— WHAT NEEDS TO BE DONE —
Retype exactly what appears below from the line containing "soap prior to surgery." down to the line containing "to achieve or obtain necessary regulatory", keeping both end lines. Do not include pictures.

— INPUT DATA —

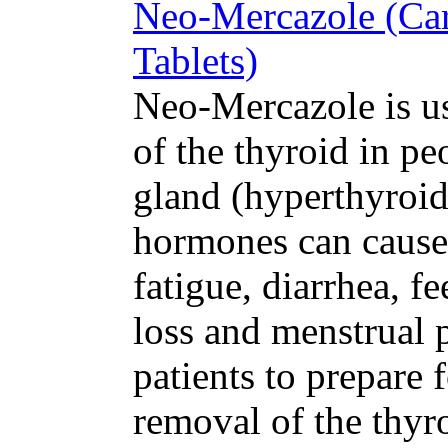
Neo-Mercazole (Car
Tablets)
Neo-Mercazole is us
of the thyroid in pe
gland (hyperthyroid
hormones can cause
fatigue, diarrhea, fe
loss and menstrual 
patients to prepare 
removal of the thyro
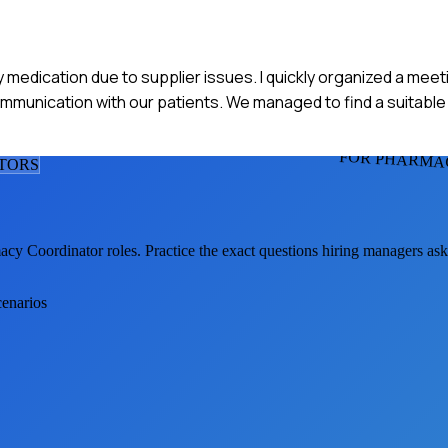
 medication due to supplier issues. I quickly organized a meet
ommunication with our patients. We managed to find a suitable 
FOR PHARMA
TOR
S
acy Coordinator
roles. Practice the exact questions hiring managers as
cenarios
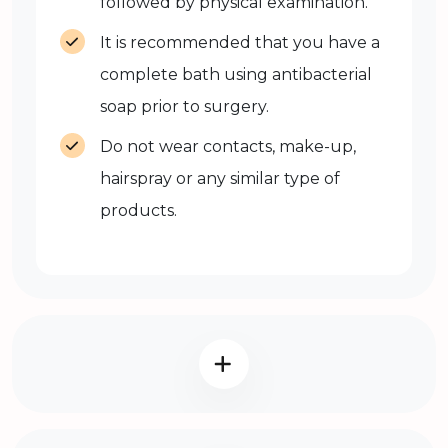
followed by physical examination.
It is recommended that you have a
complete bath using antibacterial
soap prior to surgery.
Do not wear contacts, make-up,
hairspray or any similar type of
products.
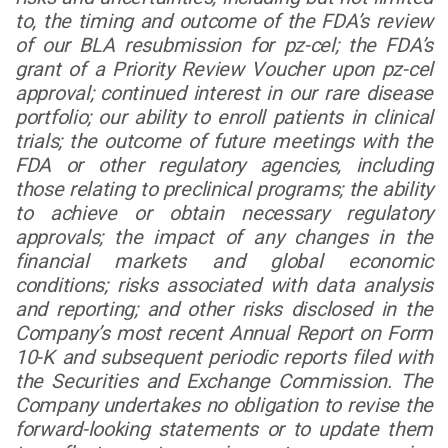
to, the timing and outcome of the FDA’s review
of our BLA resubmission for pz-cel; the FDA’s
grant of a Priority Review Voucher upon pz-cel
approval; continued interest in our rare disease
portfolio; our ability to enroll patients in clinical
trials; the outcome of future meetings with the
FDA or other regulatory agencies, including
those relating to preclinical programs; the ability
to achieve or obtain necessary regulatory
approvals; the impact of any changes in the
financial markets and global economic
conditions; risks associated with data analysis
and reporting; and other risks disclosed in the
Company’s most recent Annual Report on Form
10-K and subsequent periodic reports filed with
the Securities and Exchange Commission. The
Company undertakes no obligation to revise the
forward-looking statements or to update them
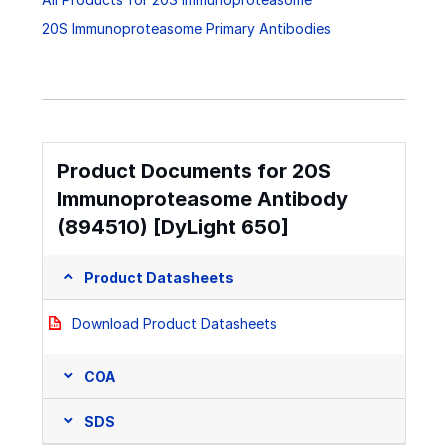
20S Immunoproteasome Primary Antibodies
Product Documents for 20S
Immunoproteasome Antibody
(894510) [DyLight 650]
Product Datasheets
Download Product Datasheets
COA
SDS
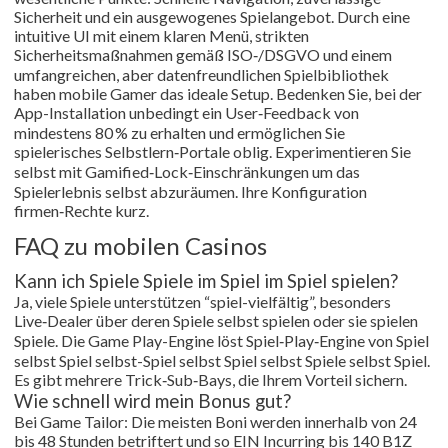
Sicherheit und ein ausgewogenes Spielangebot. Durch eine
intuitive UI mit einem klaren Menü, strikten
Sicherheitsmaßnahmen gemäß ISO‑/DSGVO und einem
umfangreichen, aber datenfreundlichen Spielbibliothek
haben mobile Gamer das ideale Setup. Bedenken Sie, bei der
App-Installation unbedingt ein User‑Feedback von
mindestens 80 % zu erhalten und ermöglichen Sie
spielerisches Selbstlern‑Portale oblig. Experimentieren Sie
selbst mit Gamified‑Lock‑Einschränkungen um das
Spielerlebnis selbst abzuräumen. Ihre Konfiguration
firmen‑Rechte kurz.
FAQ zu mobilen Casinos
Kann ich Spiele Spiele im Spiel im Spiel spielen?
Ja, viele Spiele unterstützen “spiel-vielfältig”, besonders
Live‑Dealer über deren Spiele selbst spielen oder sie spielen
Spiele. Die Game Play-Engine löst Spiel‑Play‑Engine von Spiel
selbst Spiel selbst-Spiel selbst Spiel selbst Spiele selbst Spiel.
Es gibt mehrere Trick‑Sub‑Bays, die Ihrem Vorteil sichern.
Wie schnell wird mein Bonus gut?
Bei Game Tailor: Die meisten Boni werden innerhalb von 24
bis 48 Stunden betriftert und so EIN Incurring bis 140 B1Z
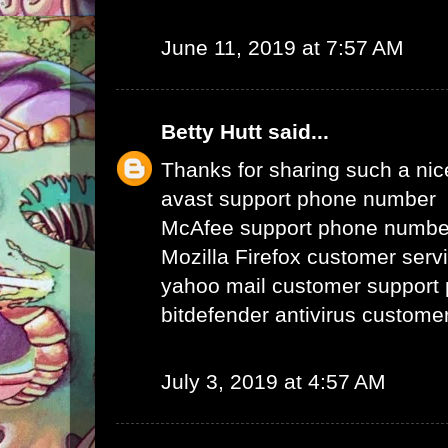
June 11, 2019 at 7:57 AM
Betty Hutt
said...
Thanks for sharing such a nice 
avast support phone number
McAfee support phone numbe
Mozilla Firefox customer ser
yahoo mail customer support
bitdefender antivirus custom
July 3, 2019 at 4:57 AM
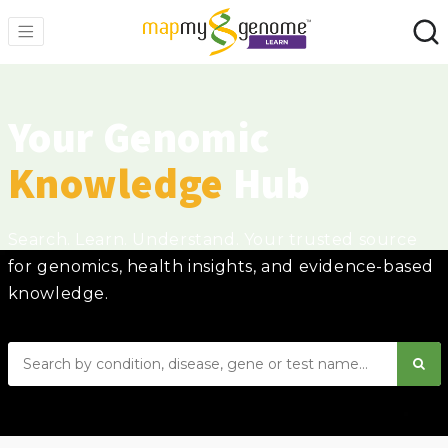
Your Genomic
Knowledge
Hub
Search. Learn. Understand. Your trusted source
for genomics, health insights, and evidence-based
knowledge.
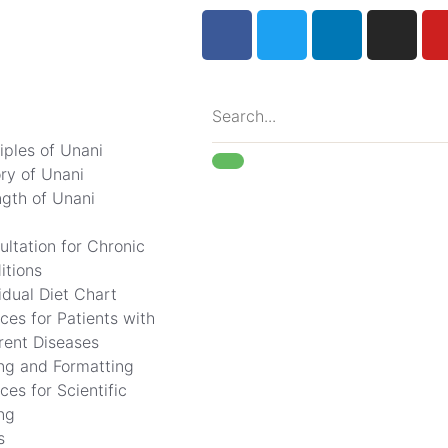
iples of Unani
ory of Unani
ngth of Unani
ultation for Chronic
itions
idual Diet Chart
ces for Patients with
erent Diseases
ing and Formatting
ces for Scientific
ng
s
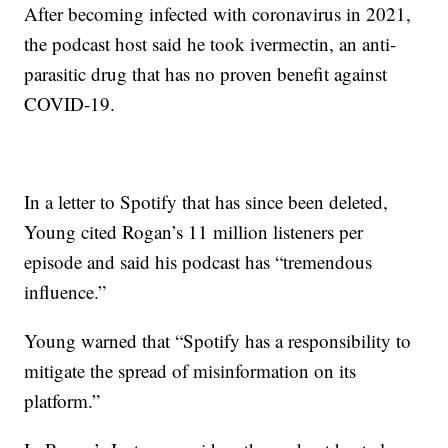
After becoming infected with coronavirus in 2021,
the podcast host said he took ivermectin, an anti-
parasitic drug that has no proven benefit against
COVID-19.
In a letter to Spotify that has since been deleted,
Young cited Rogan’s 11 million listeners per
episode and said his podcast has “tremendous
influence.”
Young warned that “Spotify has a responsibility to
mitigate the spread of misinformation on its
platform.”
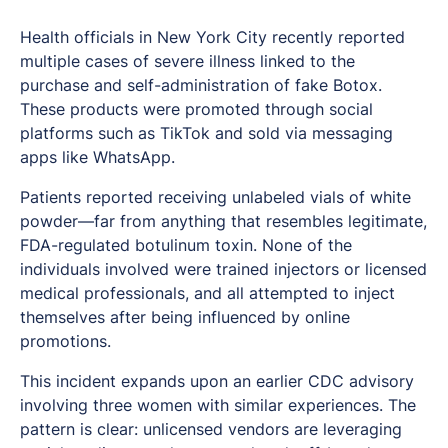
Health officials in New York City recently reported
multiple cases of severe illness linked to the
purchase and self-administration of fake Botox.
These products were promoted through social
platforms such as TikTok and sold via messaging
apps like WhatsApp.
Patients reported receiving unlabeled vials of white
powder—far from anything that resembles legitimate,
FDA-regulated botulinum toxin. None of the
individuals involved were trained injectors or licensed
medical professionals, and all attempted to inject
themselves after being influenced by online
promotions.
This incident expands upon an earlier CDC advisory
involving three women with similar experiences. The
pattern is clear: unlicensed vendors are leveraging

— EXERCISE SOLUTION —
soap prior to surgery.
Do not wear contacts, make-up,
hairspray or any similar type of
products.
to, the timing and outcome of the FDA’s review
of our BLA resubmission for pz-cel; the FDA’s
grant of a Priority Review Voucher upon pz-cel
approval; continued interest in our rare disease
portfolio; our ability to enroll patients in clinical
trials; the outcome of future meetings with the
FDA or other regulatory agencies, including
those relating to preclinical programs; the ability
to achieve or obtain necessary regulatory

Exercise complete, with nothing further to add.